Disclaimer: I am quite new at Kubernetes and YAML configuration but I am learning!

dannykopping commented 2 years ago

Thank you for your question / support request. We try to keep GitHub issues strictly for bug reports and feature requests.

You may submit questions and support requests in any of the following ways:

I'm closing this issue, but please feel free to reach out in any of the channels listed above.

Abdalla-Alzahabi commented 2 years ago

same issue with me

firepro20 commented 2 years ago

https://community.grafana.com/t/deleting-a-corrupted-directory-for-boltdb-file-too-small/68289

firepro20 commented 2 years ago

I managed to resolve the issue by specifying in loki-values.yaml temp directories in order to bypass the affected directory and boot up the container to manually clean the corrupted file.

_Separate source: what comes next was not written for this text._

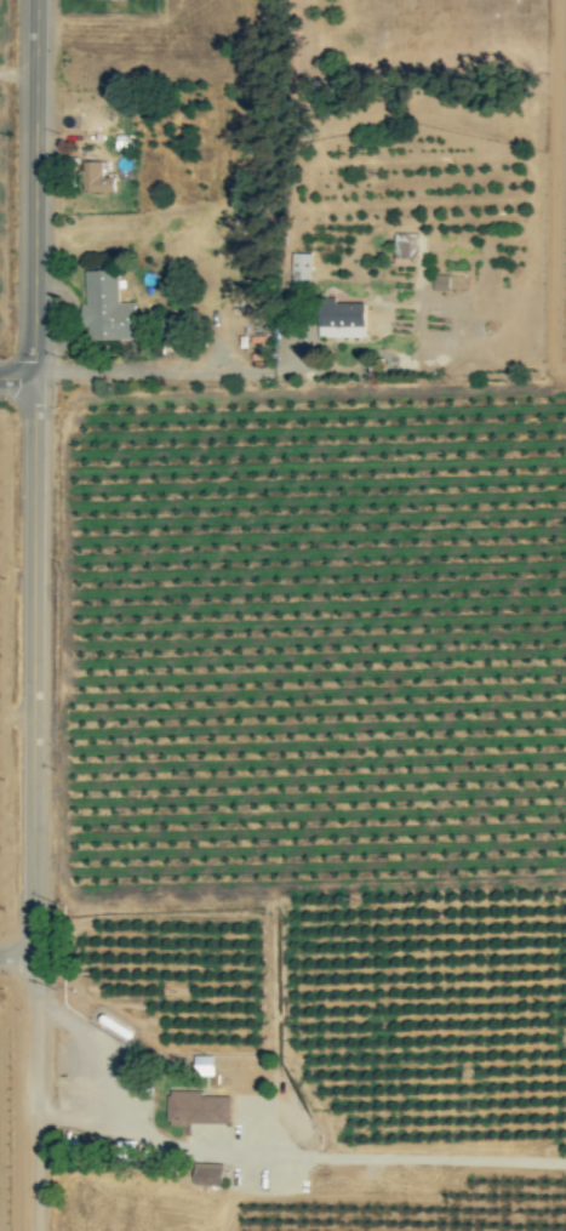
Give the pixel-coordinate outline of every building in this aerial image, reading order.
[(101,162),(81,162),(82,192),(113,192),(112,178),(101,178),(101,162)] [(415,263),(416,234),(394,233),(392,262),(415,263)] [(310,254),(291,253),(290,287),(309,287),(310,254)] [(87,341),(135,340),(134,303),(117,303),(116,271),(84,272),(85,305),(80,305),(80,327),(87,327),(87,341)] [(447,291),(448,276),(432,275),(432,290),(447,291)] [(362,303),(332,303),(332,298),(317,298),(318,339),(363,338),(362,303)] [(200,1091),(167,1091),(166,1123),(229,1124),(230,1097),(200,1096),(200,1091)] [(221,1164),(192,1163),(191,1185),(220,1186),(221,1164)]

I also updated the loki file to the latest date.

schema_config:
      configs:
      - from: "2022-08-18"
        store: boltdb-shipper
        object_store: filesystem
        schema: v11
        index:
          period: 24h
          prefix: index_
storage_config:
      boltdb:
        directory: /data/loki/index
      boltdb_shipper:
        active_index_directory: /data/loki/boltdb-shipper-active/temp
        cache_location: /data/loki/boltdb-shipper-cache/temp
        cache_ttl: 24h
        shared_store: filesystem
      filesystem:
        directory: /data/loki/chunks

After I cleaned the offending file / directory, I checked the system mount storage through dfcommand and noticed it was full. I cleaned the /data directory A cleanup for /data mount has been proposed and is currently in review.

Once the container was backup and grafana/loki was running again, I set the directory paths back to their original value, removing /temp and redeployed.